Lay out everything from the start of the entries below down to the line containing "For every layout" as a Markdown table with the columns No. and Line, one row per line and no blank lines. Omit the pictures.

Element box annotations
——
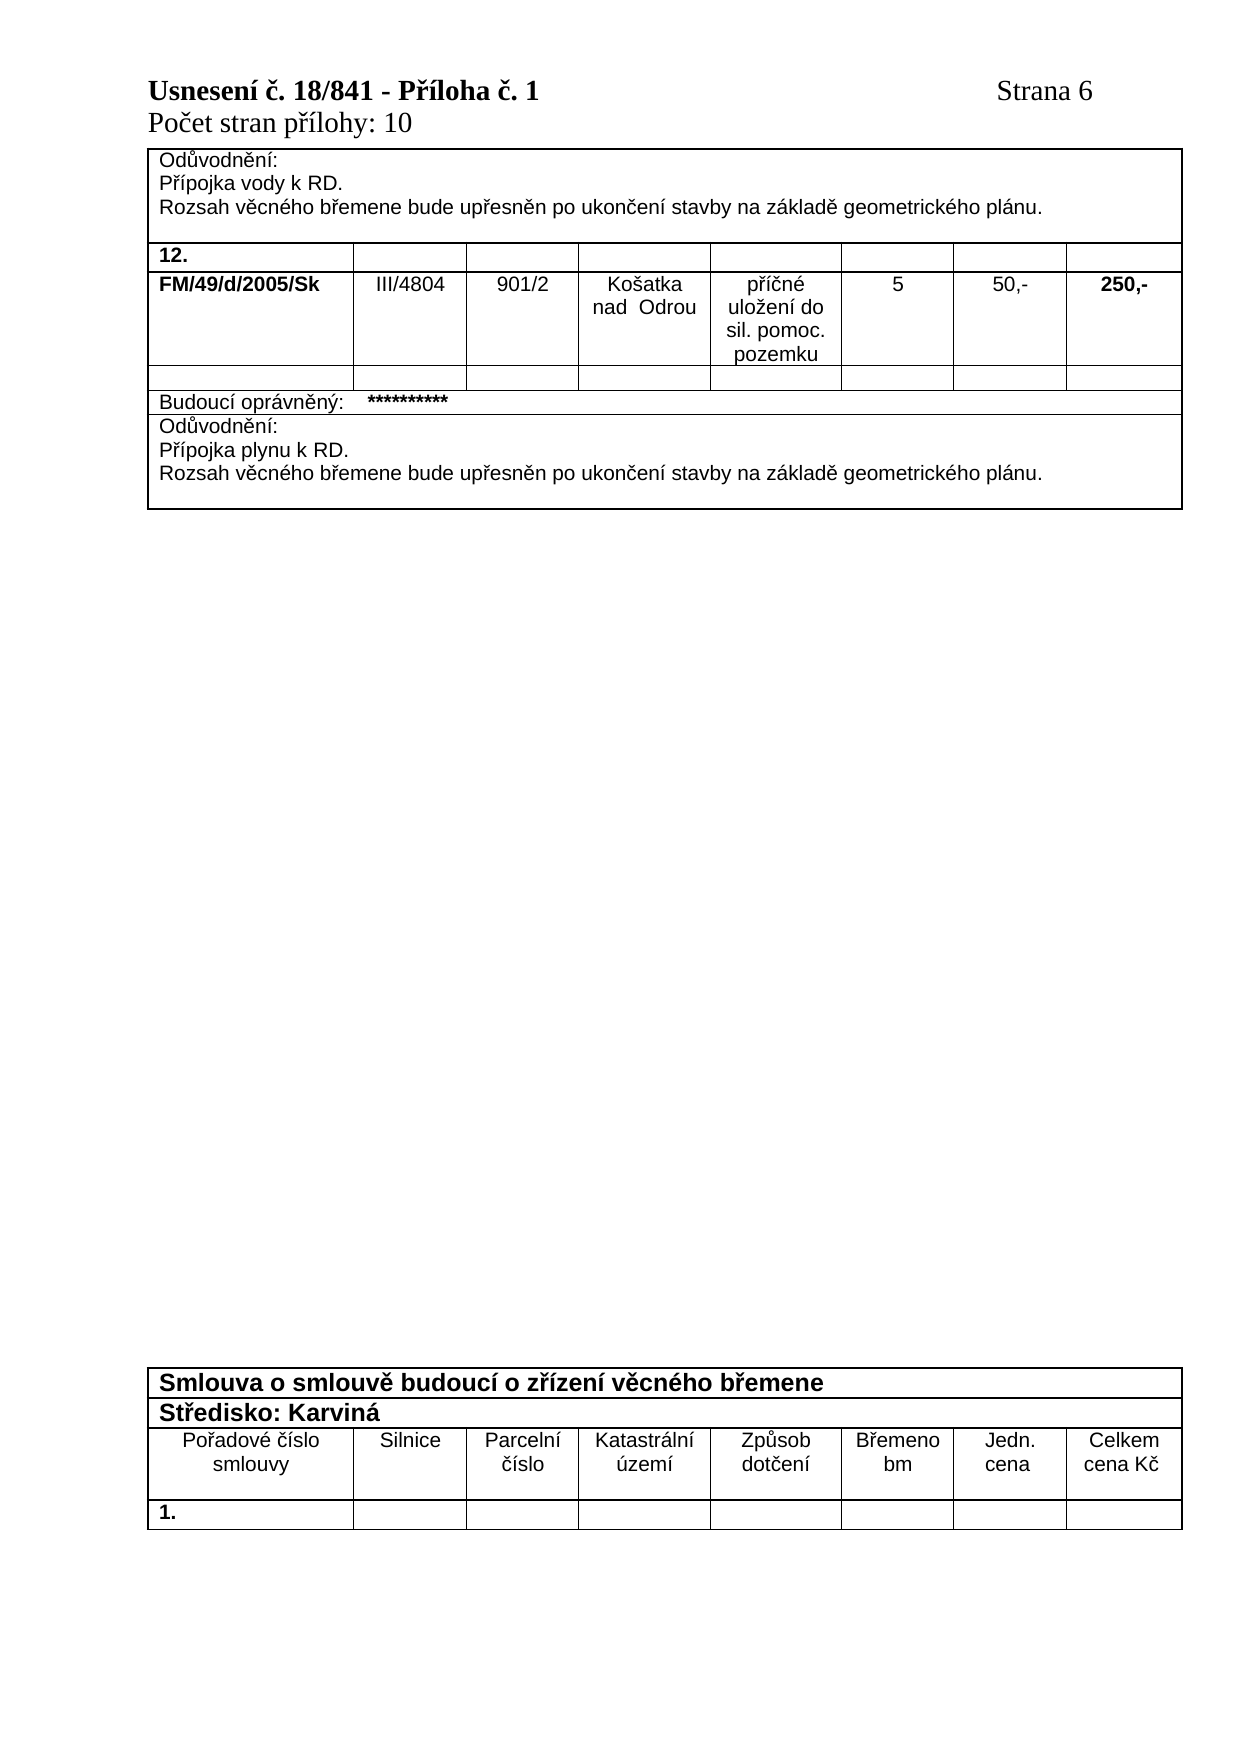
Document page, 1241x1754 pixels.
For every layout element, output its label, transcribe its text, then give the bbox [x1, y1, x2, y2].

table_cell [842, 1501, 953, 1528]
table_cell 12. [149, 244, 353, 271]
table_cell [842, 244, 953, 271]
table_cell Středisko: Karviná [149, 1399, 1181, 1427]
table_cell příčné uložení do sil. pomoc. pozemku [711, 273, 841, 365]
table_cell [149, 366, 353, 390]
table_cell Pořadové číslo smlouvy [149, 1429, 353, 1499]
table_cell [711, 244, 841, 271]
table_cell 5 [842, 273, 953, 365]
table_cell [954, 244, 1066, 271]
table_cell [467, 366, 578, 390]
table_cell 901/2 [467, 273, 578, 365]
table_cell III/4804 [354, 273, 466, 365]
table_cell Celkem cena Kč [1067, 1429, 1181, 1499]
table_cell [1067, 1501, 1181, 1528]
table_cell [954, 1501, 1066, 1528]
table_cell Způsob dotčení [711, 1429, 841, 1499]
table_cell Břemeno bm [842, 1429, 953, 1499]
table_cell [842, 366, 953, 390]
table_cell 1. [149, 1501, 353, 1528]
table_cell Košatka nad Odrou [579, 273, 710, 365]
table_header Smlouva o smlouvě budoucí o zřízení věcného břemene [149, 1369, 1181, 1397]
table_cell [354, 1501, 466, 1528]
table_cell [579, 244, 710, 271]
table_cell [711, 1501, 841, 1528]
table_cell 250,- [1067, 273, 1181, 365]
table_cell [954, 366, 1066, 390]
table_cell Katastrální území [579, 1429, 710, 1499]
table_cell Parcelní číslo [467, 1429, 578, 1499]
table_cell 50,- [954, 273, 1066, 365]
table_cell Silnice [354, 1429, 466, 1499]
table_cell FM/49/d/2005/Sk [149, 273, 353, 365]
table_cell [1067, 366, 1181, 390]
table_cell Jedn. cena [954, 1429, 1066, 1499]
table_cell Odůvodnění: Přípojka plynu k RD. Rozsah věcného břemene bude upřesněn po ukončení stavby na základě geometrického plánu. [149, 415, 1181, 508]
table_cell [711, 366, 841, 390]
table_cell [467, 244, 578, 271]
table_cell [354, 366, 466, 390]
table_cell [579, 366, 710, 390]
table_cell Budoucí oprávněný: ********** [149, 391, 1181, 414]
table_cell [579, 1501, 710, 1528]
table_cell [467, 1501, 578, 1528]
table_cell [354, 244, 466, 271]
table_cell Odůvodnění: Přípojka vody k RD. Rozsah věcného břemene bude upřesněn po ukončení stavby na základě geometrického plánu. [149, 150, 1181, 242]
table_cell [1067, 244, 1181, 271]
——
→ **The reply**
| No. | Line |
|---|---|
| 1 | Document page, 1241x1754 pixels. |
| 2 | For every layout element, output its label, transcribe its text, then give the bbox [x1, y1, x2, y2]. |